Unnamed: 0,ridge__alpha,tf_idf__min_df,tf_idf__ngram_range,tf_idf__stop_words,parameters,mean_validation_score,cv_validation_scores,rmse
0,0.1,1,"(1, 1)",,"{'ridge__alpha': 0.1, 'tf_idf__stop_words': No...",-138398600.0,"[-103831685.851, -141229157.862, -170145315.841]",11764.29327
1,0.1,1,"(1, 1)",english,"{'ridge__alpha': 0.1, 'tf_idf__stop_words': 'e...",-140887000.0,"[-105929048.004, -144749023.148, -171993435.294]",11869.583228
2,0.1,1,"(1, 2)",,"{'ridge__alpha': 0.1, 'tf_idf__stop_words': No...",-111302600.0,"[-77620035.3972, -108499379.09, -147798481.11]",10550.004578


### Examining the Best Model:

In [153]:
model = grid.best_estimator_

Every time we predict the model will run the tf-idf part first, already fitted on the train set and then use the ridge regression model. 


In [167]:
model.predict(train.FullDescription)

array([ 25975.84531928,  32824.5058169 ,  32127.26976225, ...,
        50386.2916183 ,  50138.40072399,  27588.69246637])

One issue with using the pipeline is that we don't see the little details that go into fitting the models.

What if we want to examing more closely what goes on in each model? Say for example I want to look at the coefficients of my linear regression. That's also pretty straighforward using the `named_steps` method.

In [207]:
grid.best_estimator_.named_steps["ridge"].coef_

array([ -465.8824938 ,  1697.39286267,  1304.56896049, ...,  1416.89223231,
        -596.29992468,  -596.29992468])

In [183]:
ridge_model = model.named_steps["ridge"]
tf_idf_model = model.named_steps["tf_idf"]

In [188]:
coefficients = pd.DataFrame({"names":tf_idf_model.get_feature_names(),
                             "coef":ridge_model.coef_})

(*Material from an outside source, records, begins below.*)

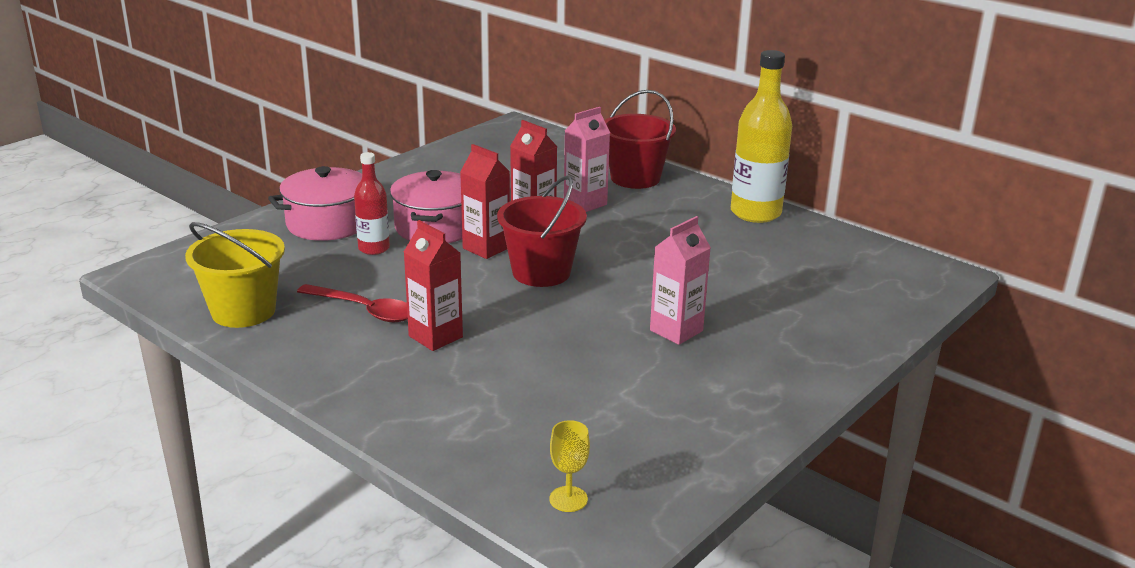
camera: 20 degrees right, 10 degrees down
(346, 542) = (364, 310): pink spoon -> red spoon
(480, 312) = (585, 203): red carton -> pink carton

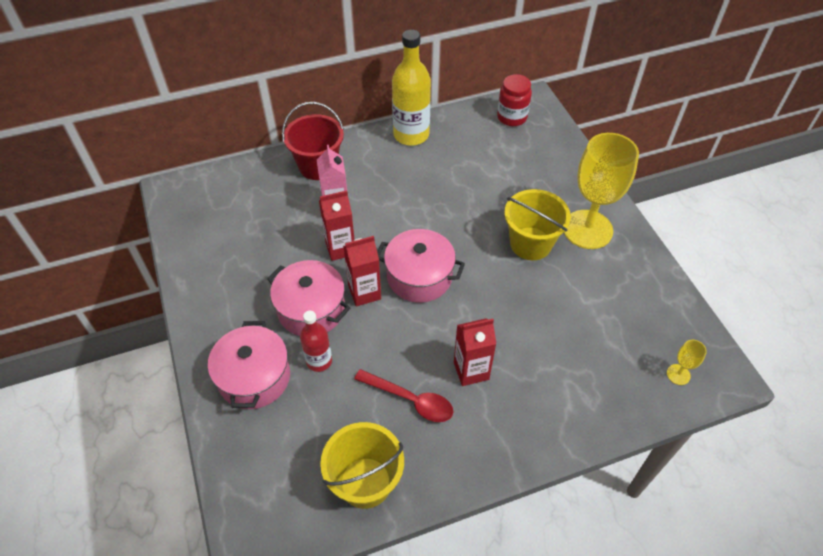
camera: 60 degrees left, 25 degrees up
(364, 310) = (411, 400): red spoon -> red spoon turned 60 degrees clockwise
(541, 272) = (419, 277): red bucket -> pink pot
(676, 331) = (530, 243): pink carton -> yellow bucket
(754, 367) = (587, 229): none -> yellow goblet
(885, 266) = (512, 117): none -> red jar

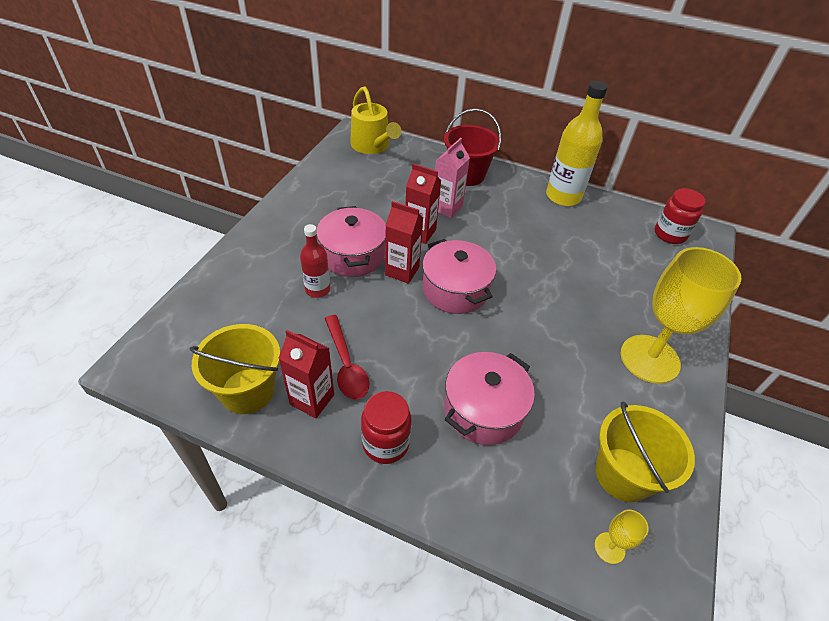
camera: 40 degrees right, 5 degrees down
(204, 193) = (372, 146): none -> yellow watering can
(254, 377) = (266, 268): pink pot -> pink pot (483, 410)
(471, 370) = (416, 382): red carton -> red carton (312, 399)
(499, 430) = (385, 443): none -> red jar
(530, 243) = (579, 332): yellow bucket -> yellow bucket (623, 474)

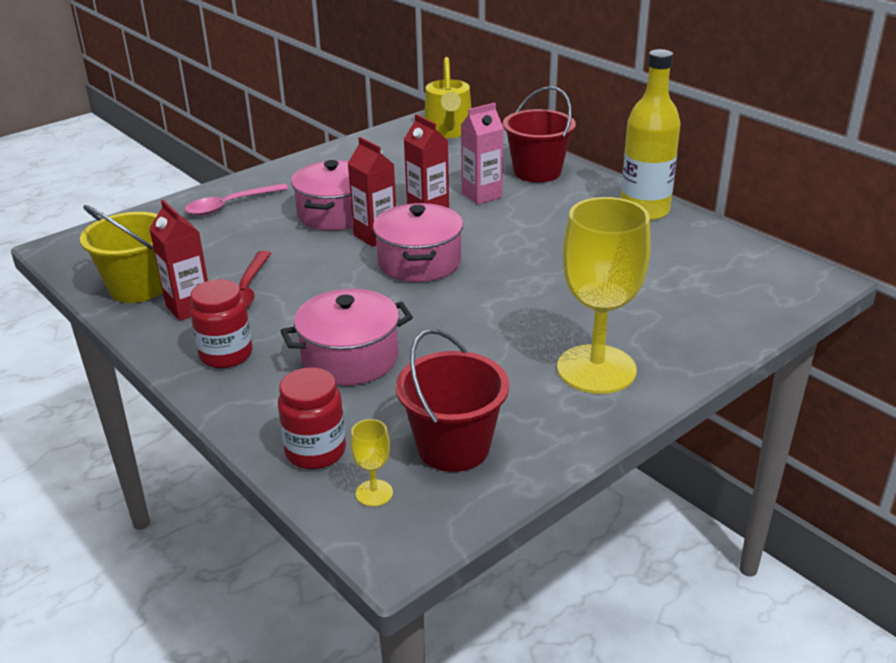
camera: 30 degrees right, 15 degrees down
(257, 269) = (230, 205): none -> pink spoon
(317, 290) = (273, 232): red bottle -> none
(623, 474) = (453, 447): yellow bucket -> red bucket
(670, 234) = (760, 271): red jar -> red jar (315, 451)

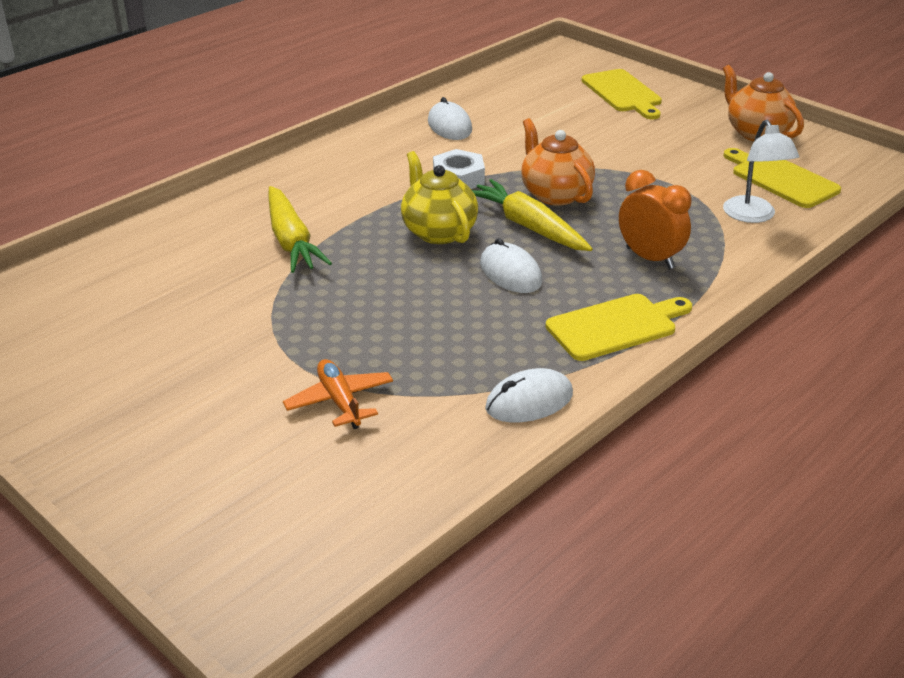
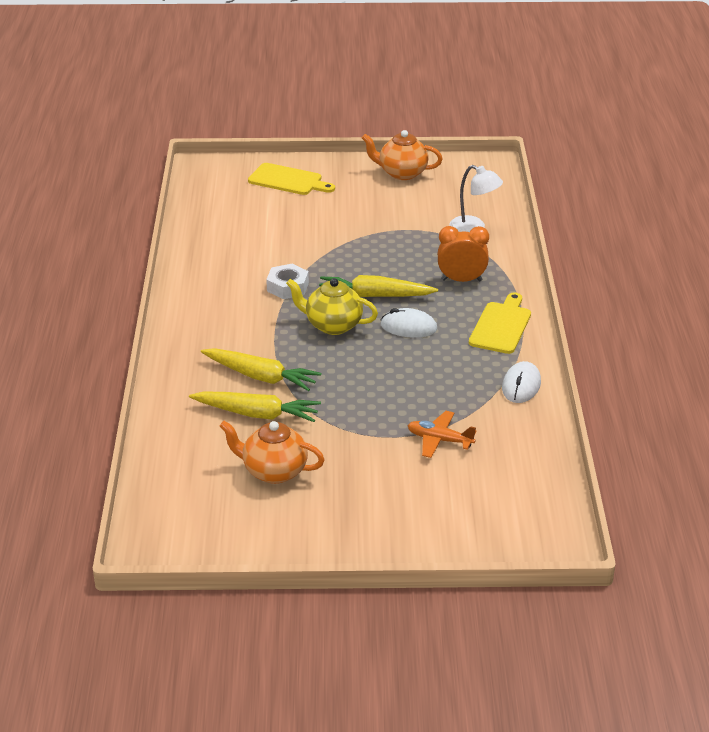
camera: 45 degrees left, 0 degrees up
(227, 270) = (257, 414): none -> yellow carrot
(449, 126) = (222, 255): white mouse -> none
(555, 194) = (357, 268): orange teapot -> orange teapot (273, 471)
(781, 179) = (455, 198): yellow cutting board -> none

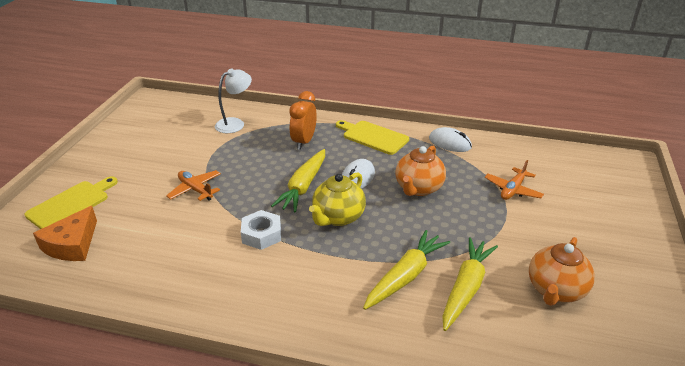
camera: 75 degrees left, 0 degrees up
(237, 199) = (72, 244): none -> orange cheese
(339, 235) = (195, 190): none -> orange plane
(402, 173) = (123, 140): orange teapot -> orange teapot (418, 188)

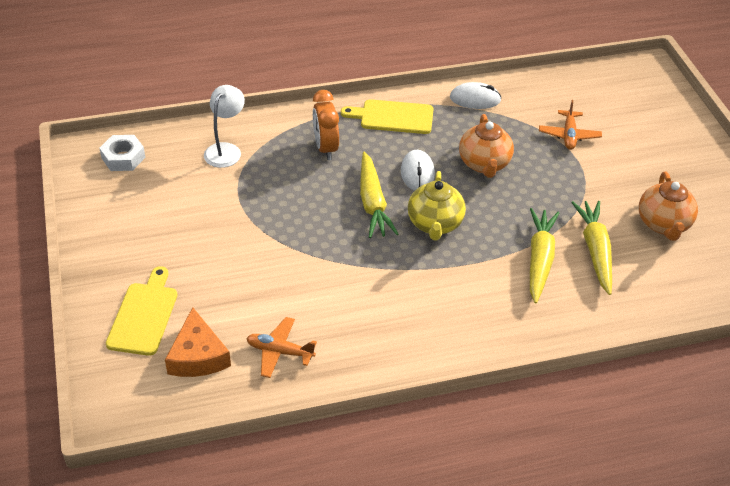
camera: 30 degrees left, 10 degrees up
(195, 190) = (264, 247): orange plane -> orange plane (279, 352)
(261, 234) = (379, 270): white nut -> white nut (123, 158)

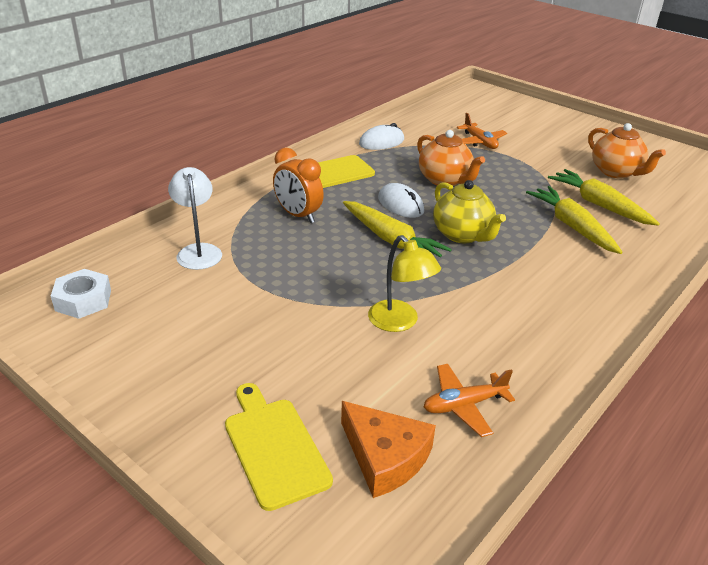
camera: 35 degrees left, 10 degrees down
(303, 273) = (399, 322): none -> yellow lamp

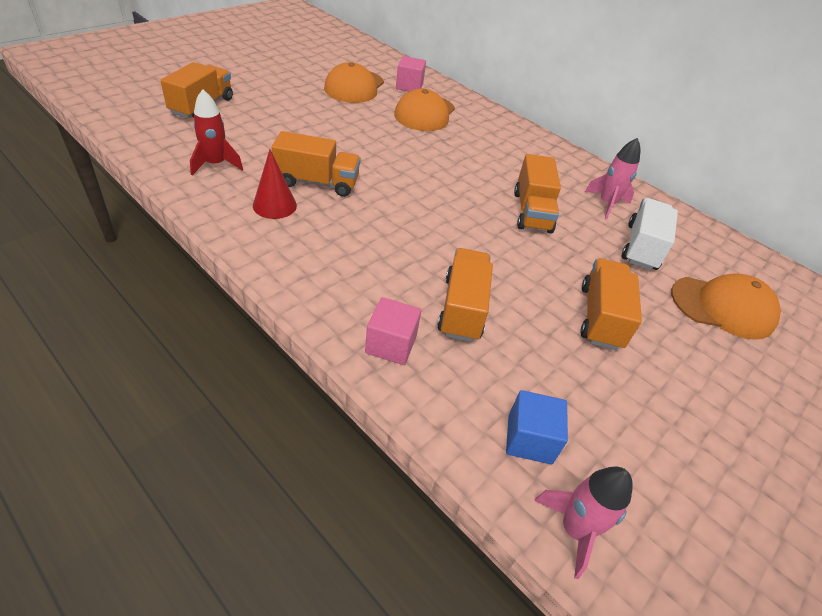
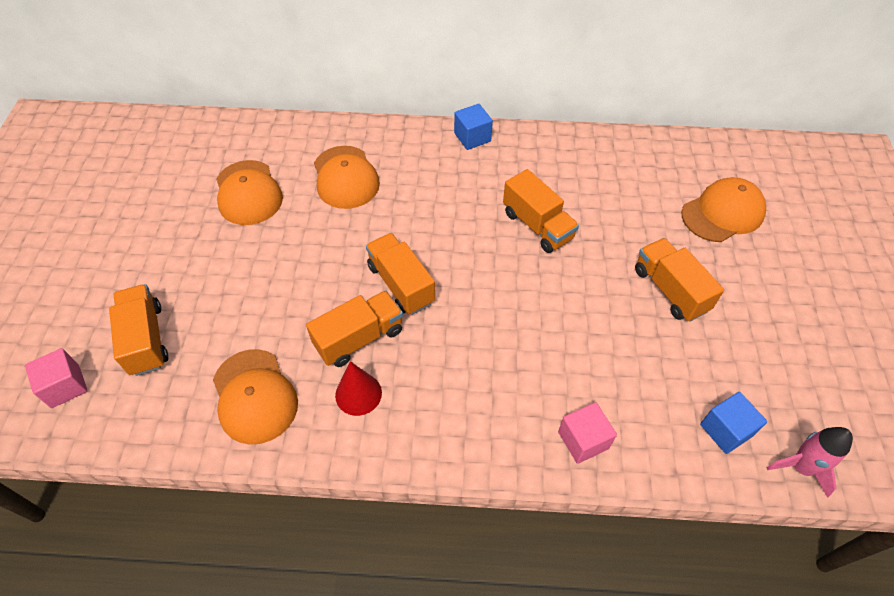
camera: 35 degrees left, 10 degrees up
(215, 164) = (254, 396): red rocket -> orange cap
(409, 86) = (294, 152): pink cube -> pink cube (65, 386)
(462, 308) = (590, 364): orange truck -> orange truck (401, 284)
(545, 144) = (472, 137): none -> blue cube
(606, 204) = (575, 171): pink rocket -> none
(641, 247) = (634, 198): white truck -> none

Let's look at the tokens with the largest coefficients:

In [211]:
coefficients.sort_values("coef", ascending=False).head(10)

Unnamed: 0,coef,names
88432,51890.453609,consultant grade
235331,48488.999766,locum
399929,45052.453063,subsea
174963,43441.208259,global
235338,40651.232641,locum consultant
90843,40016.08387,contract
235682,38554.092136,london
211090,36076.259999,investment
121657,34280.854922,director
244094,33309.500667,manager


We see some of the usual suspects - such as london, consultant, director and manager. However given how many features we have (over 400k) it's hard to interpret these coefficients very accurately. Perhaps doing a Lasso model with a strong $l_1$ regularization might help with that, since that wil reduce the number of non-zero coefficients.